The afflicted ambivalence of these questions necessarily reminds me: these are all just words. Authenticity, commodification, space: each can be constructed, collectively and individually, however we like. There are infinite interpretations and experiences, and there isn’t much point fretting over whether I have felt something real or symbolically reproduced a colonial relationship when far more blatantly exploitative power structures are creating, draining and destroying people right now. Certainly, these words have very real implications in the struggle against the fucked-up situation we’re in and need to be addressed. But wrestling with the ambiguity of a well-intentioned but plastic-wrapped offering to the earth or a friend needing to crap near an ancient ruin isn’t going to save anything except maybe my own already over-inflated ego.
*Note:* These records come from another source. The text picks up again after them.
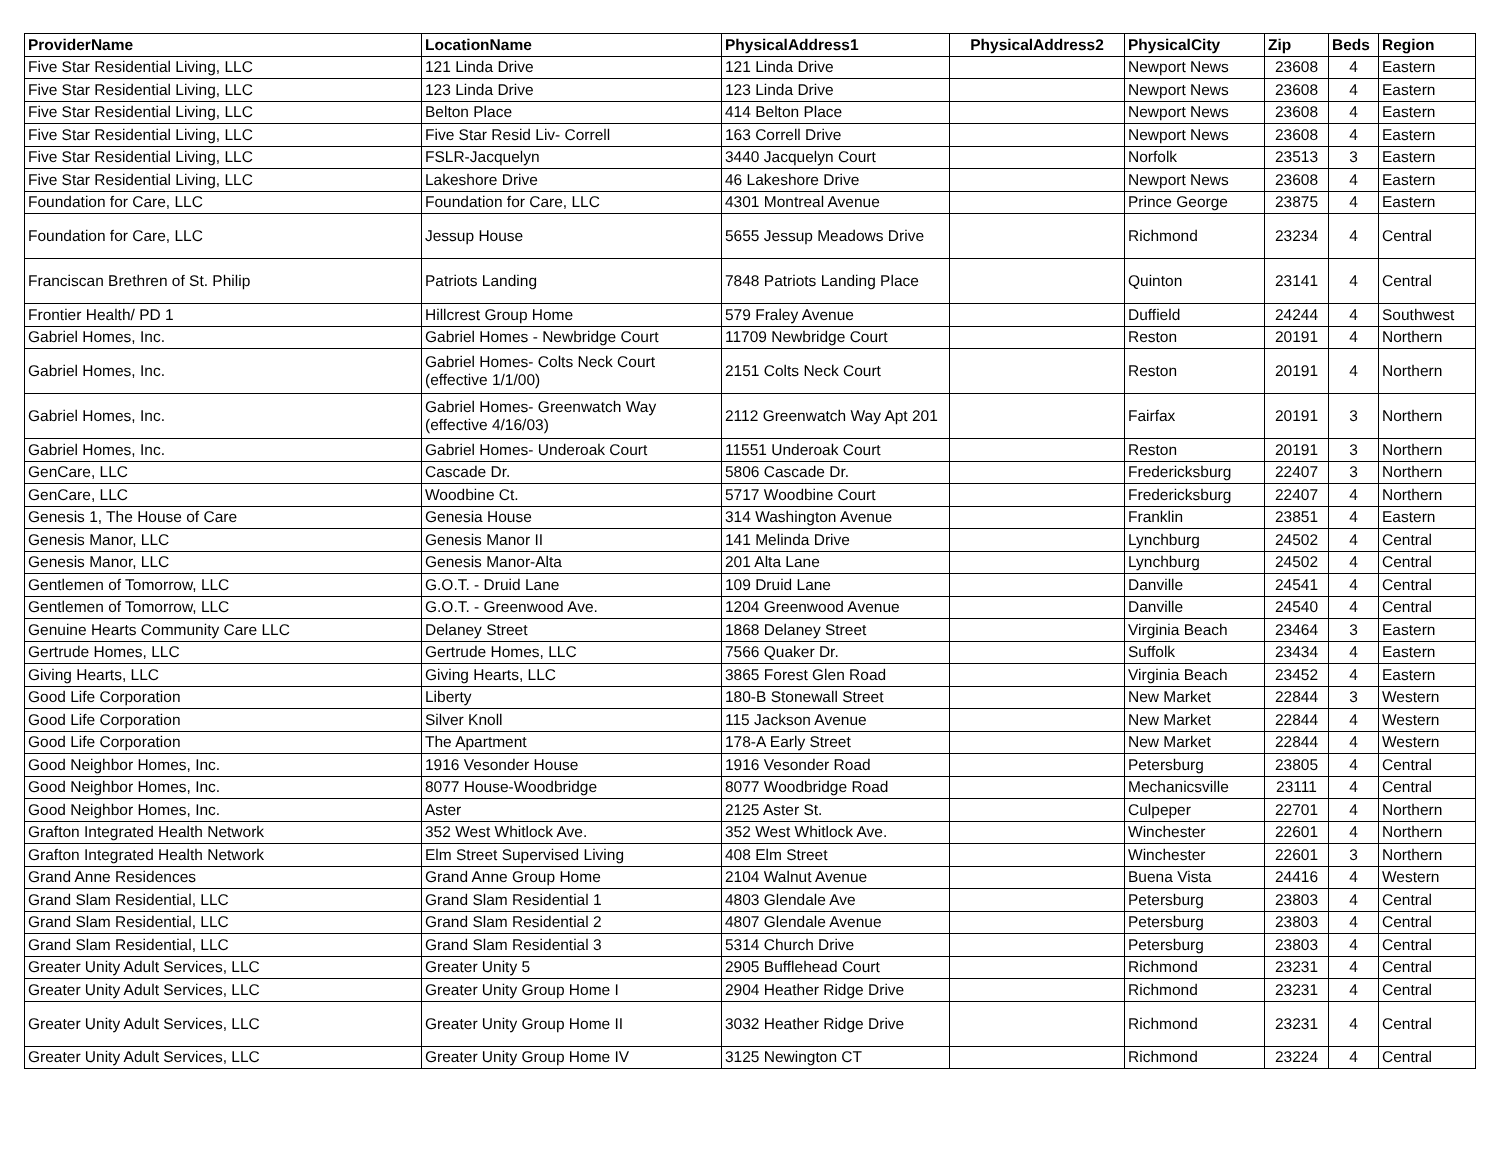| ProviderName | LocationName | PhysicalAddress1 | PhysicalAddress2 | PhysicalCity | Zip | Beds | Region |
| --- | --- | --- | --- | --- | --- | --- | --- |
| Five Star Residential Living, LLC | 121 Linda Drive | 121 Linda Drive | | Newport News | 23608 | 4 | Eastern |
| Five Star Residential Living, LLC | 123 Linda Drive | 123 Linda Drive | | Newport News | 23608 | 4 | Eastern |
| Five Star Residential Living, LLC | Belton Place | 414 Belton Place | | Newport News | 23608 | 4 | Eastern |
| Five Star Residential Living, LLC | Five Star Resid Liv- Correll | 163 Correll Drive | | Newport News | 23608 | 4 | Eastern |
| Five Star Residential Living, LLC | FSLR-Jacquelyn | 3440 Jacquelyn Court | | Norfolk | 23513 | 3 | Eastern |
| Five Star Residential Living, LLC | Lakeshore Drive | 46 Lakeshore Drive | | Newport News | 23608 | 4 | Eastern |
| Foundation for Care, LLC | Foundation for Care, LLC | 4301 Montreal Avenue | | Prince George | 23875 | 4 | Eastern |
| Foundation for Care, LLC | Jessup House | 5655 Jessup Meadows Drive | | Richmond | 23234 | 4 | Central |
| Franciscan Brethren of St. Philip | Patriots Landing | 7848 Patriots Landing Place | | Quinton | 23141 | 4 | Central |
| Frontier Health/ PD 1 | Hillcrest Group Home | 579 Fraley Avenue | | Duffield | 24244 | 4 | Southwest |
| Gabriel Homes, Inc. | Gabriel Homes - Newbridge Court | 11709 Newbridge Court | | Reston | 20191 | 4 | Northern |
| Gabriel Homes, Inc. | Gabriel Homes- Colts Neck Court (effective 1/1/00) | 2151 Colts Neck Court | | Reston | 20191 | 4 | Northern |
| Gabriel Homes, Inc. | Gabriel Homes- Greenwatch Way (effective 4/16/03) | 2112 Greenwatch Way Apt 201 | | Fairfax | 20191 | 3 | Northern |
| Gabriel Homes, Inc. | Gabriel Homes- Underoak Court | 11551 Underoak Court | | Reston | 20191 | 3 | Northern |
| GenCare, LLC | Cascade Dr. | 5806 Cascade Dr. | | Fredericksburg | 22407 | 3 | Northern |
| GenCare, LLC | Woodbine Ct. | 5717 Woodbine Court | | Fredericksburg | 22407 | 4 | Northern |
| Genesis 1, The House of Care | Genesia House | 314 Washington Avenue | | Franklin | 23851 | 4 | Eastern |
| Genesis Manor, LLC | Genesis Manor II | 141 Melinda Drive | | Lynchburg | 24502 | 4 | Central |
| Genesis Manor, LLC | Genesis Manor-Alta | 201 Alta Lane | | Lynchburg | 24502 | 4 | Central |
| Gentlemen of Tomorrow, LLC | G.O.T. - Druid Lane | 109 Druid Lane | | Danville | 24541 | 4 | Central |
| Gentlemen of Tomorrow, LLC | G.O.T. - Greenwood Ave. | 1204 Greenwood Avenue | | Danville | 24540 | 4 | Central |
| Genuine Hearts Community Care LLC | Delaney Street | 1868 Delaney Street | | Virginia Beach | 23464 | 3 | Eastern |
| Gertrude Homes, LLC | Gertrude Homes, LLC | 7566 Quaker Dr. | | Suffolk | 23434 | 4 | Eastern |
| Giving Hearts, LLC | Giving Hearts, LLC | 3865 Forest Glen Road | | Virginia Beach | 23452 | 4 | Eastern |
| Good Life Corporation | Liberty | 180-B Stonewall Street | | New Market | 22844 | 3 | Western |
| Good Life Corporation | Silver Knoll | 115 Jackson Avenue | | New Market | 22844 | 4 | Western |
| Good Life Corporation | The Apartment | 178-A Early Street | | New Market | 22844 | 4 | Western |
| Good Neighbor Homes, Inc. | 1916 Vesonder House | 1916 Vesonder Road | | Petersburg | 23805 | 4 | Central |
| Good Neighbor Homes, Inc. | 8077 House-Woodbridge | 8077 Woodbridge Road | | Mechanicsville | 23111 | 4 | Central |
| Good Neighbor Homes, Inc. | Aster | 2125 Aster St. | | Culpeper | 22701 | 4 | Northern |
| Grafton Integrated Health Network | 352 West Whitlock Ave. | 352 West Whitlock Ave. | | Winchester | 22601 | 4 | Northern |
| Grafton Integrated Health Network | Elm Street Supervised Living | 408 Elm Street | | Winchester | 22601 | 3 | Northern |
| Grand Anne Residences | Grand Anne Group Home | 2104 Walnut Avenue | | Buena Vista | 24416 | 4 | Western |
| Grand Slam Residential, LLC | Grand Slam Residential 1 | 4803 Glendale Ave | | Petersburg | 23803 | 4 | Central |
| Grand Slam Residential, LLC | Grand Slam Residential 2 | 4807 Glendale Avenue | | Petersburg | 23803 | 4 | Central |
| Grand Slam Residential, LLC | Grand Slam Residential 3 | 5314 Church Drive | | Petersburg | 23803 | 4 | Central |
| Greater Unity Adult Services, LLC | Greater Unity 5 | 2905 Bufflehead Court | | Richmond | 23231 | 4 | Central |
| Greater Unity Adult Services, LLC | Greater Unity Group Home I | 2904 Heather Ridge Drive | | Richmond | 23231 | 4 | Central |
| Greater Unity Adult Services, LLC | Greater Unity Group Home II | 3032 Heather Ridge Drive | | Richmond | 23231 | 4 | Central |
| Greater Unity Adult Services, LLC | Greater Unity Group Home IV | 3125 Newington CT | | Richmond | 23224 | 4 | Central |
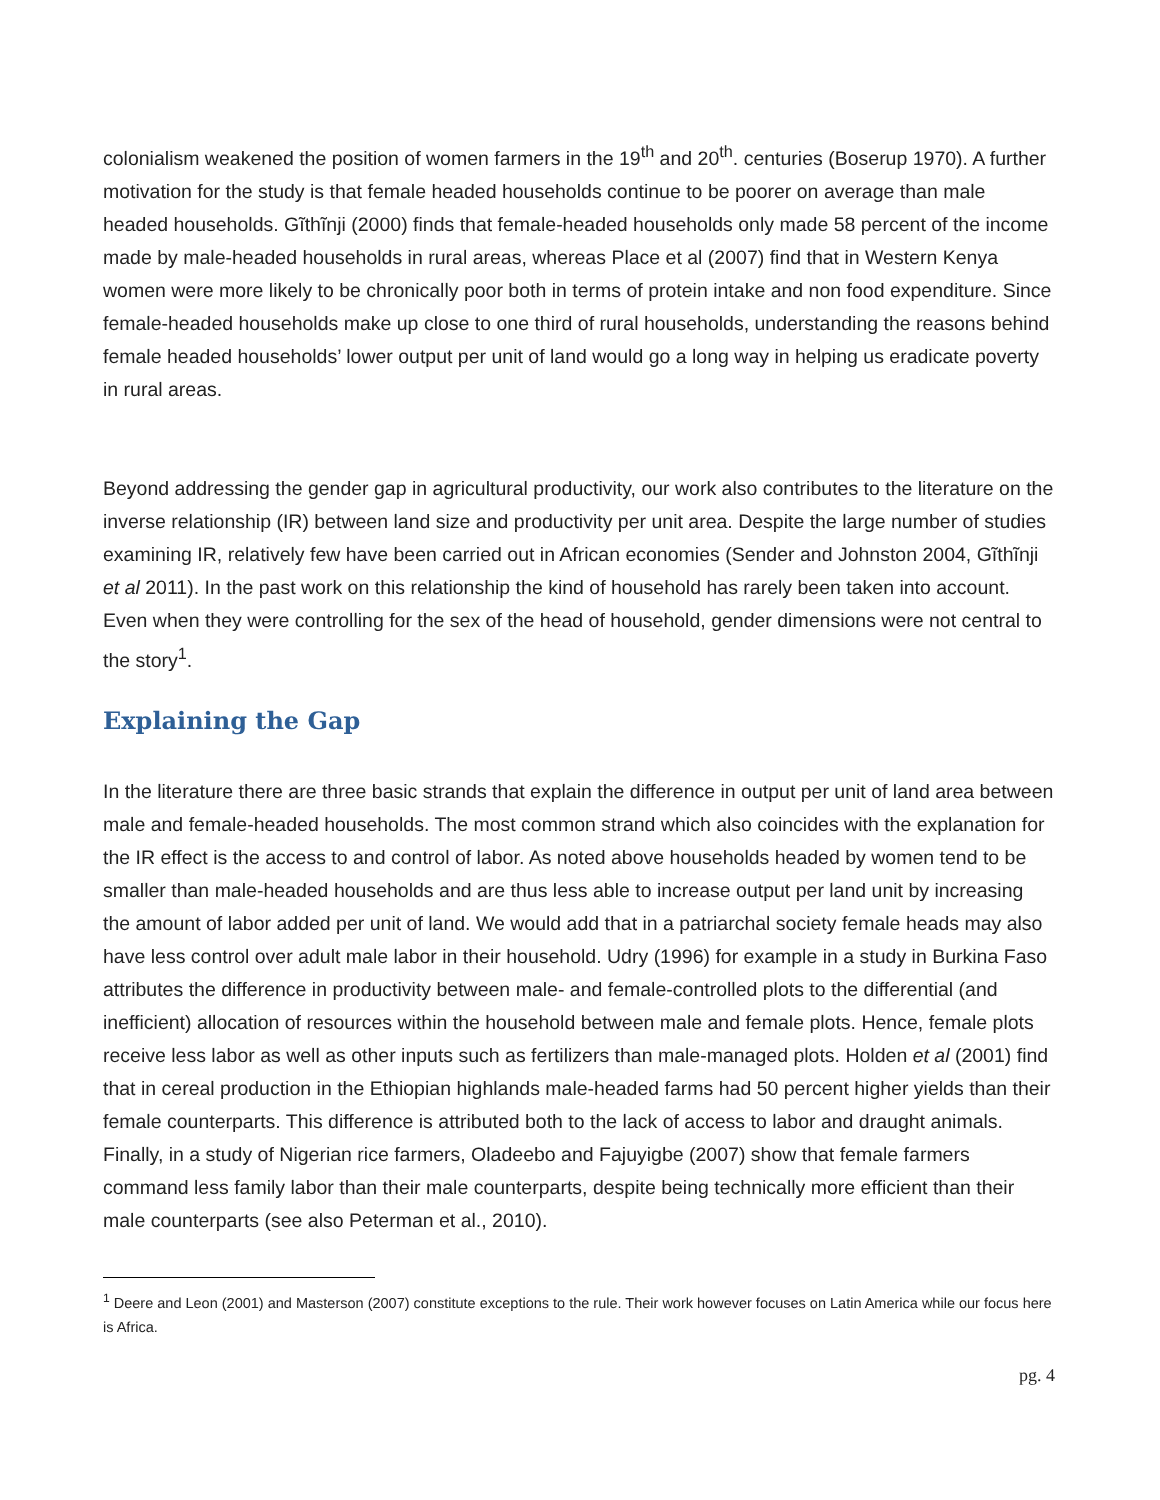colonialism weakened the position of women farmers in the 19<sup>th</sup> and 20<sup>th</sup>. centuries (Boserup 1970). A further motivation for the study is that female headed households continue to be poorer on average than male headed households. Gĩthĩnji (2000) finds that female-headed households only made 58 percent of the income made by male-headed households in rural areas, whereas Place et al (2007) find that in Western Kenya women were more likely to be chronically poor both in terms of protein intake and non food expenditure. Since female-headed households make up close to one third of rural households, understanding the reasons behind female headed households’ lower output per unit of land would go a long way in helping us eradicate poverty in rural areas.
Beyond addressing the gender gap in agricultural productivity, our work also contributes to the literature on the inverse relationship (IR) between land size and productivity per unit area. Despite the large number of studies examining IR, relatively few have been carried out in African economies (Sender and Johnston 2004, Gĩthĩnji et al 2011). In the past work on this relationship the kind of household has rarely been taken into account. Even when they were controlling for the sex of the head of household, gender dimensions were not central to the story<sup>1</sup>.
Explaining the Gap
In the literature there are three basic strands that explain the difference in output per unit of land area between male and female-headed households. The most common strand which also coincides with the explanation for the IR effect is the access to and control of labor. As noted above households headed by women tend to be smaller than male-headed households and are thus less able to increase output per land unit by increasing the amount of labor added per unit of land. We would add that in a patriarchal society female heads may also have less control over adult male labor in their household. Udry (1996) for example in a study in Burkina Faso attributes the difference in productivity between male- and female-controlled plots to the differential (and inefficient) allocation of resources within the household between male and female plots. Hence, female plots receive less labor as well as other inputs such as fertilizers than male-managed plots. Holden et al (2001) find that in cereal production in the Ethiopian highlands male-headed farms had 50 percent higher yields than their female counterparts. This difference is attributed both to the lack of access to labor and draught animals. Finally, in a study of Nigerian rice farmers, Oladeebo and Fajuyigbe (2007) show that female farmers command less family labor than their male counterparts, despite being technically more efficient than their male counterparts (see also Peterman et al., 2010).
<sup>1</sup> Deere and Leon (2001) and Masterson (2007) constitute exceptions to the rule. Their work however focuses on Latin America while our focus here is Africa.
pg. 4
Still – to not totally discard the value of this ethnography – I think we can see a seed of the complex and contradictory nature of tourism in my group’s well-intentioned and decently conscientious exploration of the hills of Cusco. The vain struggle for a relatively-defined authenticity, the perversion and necessity of commodification, the exclusivity of locally significant spaces… each concept is essential in grasping towards an understanding of how tourism transforms localities and lifestyles.
Conclusion: Reactions and Reflections
Overall, our journey was goddamn authentic because I say so (with the authority of the author who constructs such meanings out of the relations between symbols). The physicality and purposelessness of the hike, the texture and tranquility of the natural setting, the coincidence of beautiful climactic phenomena and mysterious discoveries… each of these elements and more combined to generate an awesome experience that many might label “spiritual”. At the end of the hike, I could sympathize with those who project a divine cosmic significance onto this city, even as I pitied their contradictory justifications of genetically embodied and localized spirituality. For me, if anything at all is spiritual, then it is everything everywhere. I don’t need a specific person or place or drug in order to find myself or my world, or to see how amazing and beautiful and absurd and terrifying these things are.
(On a side note: Taking any drug is always a religious experience (even if not culturally accepted) in that it shifts your personality, revealing that you are not in control and that identity can only be defined by change; it is a powerfully felt manifestation of the (apparently) perpetually kinetic, transformative nature of the universe. But you don’t need drugs to realize this.)
Still, many people do need spiritual centers or drugs or storytellers in order to find some kind of meaning in their lives (we all need a myth…). And that is totally okay.